Task directions: Check each of these statements against the forum post on thermosiphon water heating: (a) The writer's current setup includes a cold trap. (b) Some reverse circulation happens in the current setup. (c) The writer's backup power comes on automatically. For each, answer yes or no and quote the words of the post that decide it.

Extract to read:
^^^^
Thank you for the thoughtful replies.
I agree with you Yoder, the stove coils need to be below, or at least the outlet of the stove coil needs to be somewhat below the top of the storage tank. The lower, the better. Ideally, the circuit should form a cold trap, with the low point significantly below the bottom of the tank to prevent reverse circulation when the stove is cold. My current setup has the lowest stove coil slightly above the bottom of the tank, and no cold trap for space reasons. Slight reverse circulation does occur, but not enough to present a problem. Since the only source of heat to that tank is the woodstove, there's normally a layer of very cold water that has come into the tank from water use since last firing that seems to inhibit the reverse circulation. If that tank had another source of heat, I think I would have to stop the reverse circulation somehow.
Maple 1, yes, delta T is the biggie that I'm scrapping with at the moment. I'm hoping to get firm data from Kuuma on the output temps at different settings and CFMs, but don't have it at the moment. 500 cfm at 140 degrees seems a reasonable guess to me in the meantime. The math gets fuzzy when I don't really know what the water flow rate is. Flow rate is going to be a function of the amount of heat from the heat exchanger (which gets badly circular), and I think I have to allow for the fact that tube heat exchangers don't like to be run at low flows like the thermosiphon would create. I understand that that they tend to have a laminar flow at low rates where the fluid touching the tube gets hot while the fluid in the center stays colder as it moves through the tube. I'm not a heat transfer engineer, or I'd already have my answers, so I'm not sure how that really affects water with it's great heat transfer ability and stable viscosity, but it's a huge problem with oil, etc. Cooled oil, for instance, forms a thickened layer along the surface of a cooler keeping the hot oil from contacting it. Some turbulence is your friend when transferring heat!
I'm trying to design this thing to thermosiphon, not use a water pump, for a few reasons:
- If I can avoid (cost effectively) another energy input to run the pump, why not do it?
- Less moving parts is always better, if feasible.
- I'm not off-grid, but where I live, the grid is frequently off. A pump is just one more load to provide back-up power for.
- Most importantly - a system designed to thermosiphon is inherently resistant to meltdown should a power or pump failure occur. My backup power is not automatic, and I wouldn't trust it 100% even if it was.
^^^^
Extracted information:
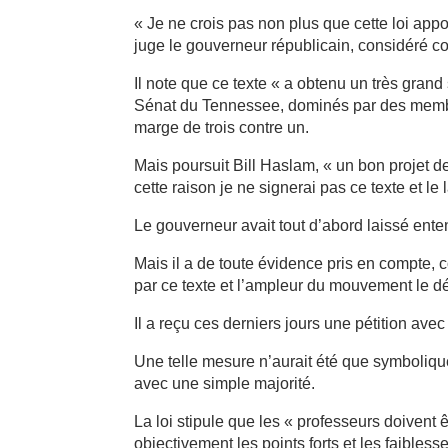
« Je ne crois pas non plus que cette loi appo
juge le gouverneur républicain, considéré
Il note que ce texte « a obtenu un très grand
Sénat du Tennessee, dominés par des membr
marge de trois contre un.
Mais poursuit Bill Haslam, « un bon projet de
cette raison je ne signerai pas ce texte et le 
Le gouverneur avait tout d’abord laissé enten
Mais il a de toute évidence pris en compte
par ce texte et l’ampleur du mouvement le 
Il a reçu ces derniers jours une pétition avec
Une telle mesure n’aurait été que symbolique
avec une simple majorité.
La loi stipule que les « professeurs doivent ê
objectivement les points forts et les faibless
^^^^
Result below:
(a) No: "and no cold trap for space reasons."
(b) Yes: "Slight reverse circulation does occur, but not enough to present a problem."
(c) No: "My backup power is not automatic"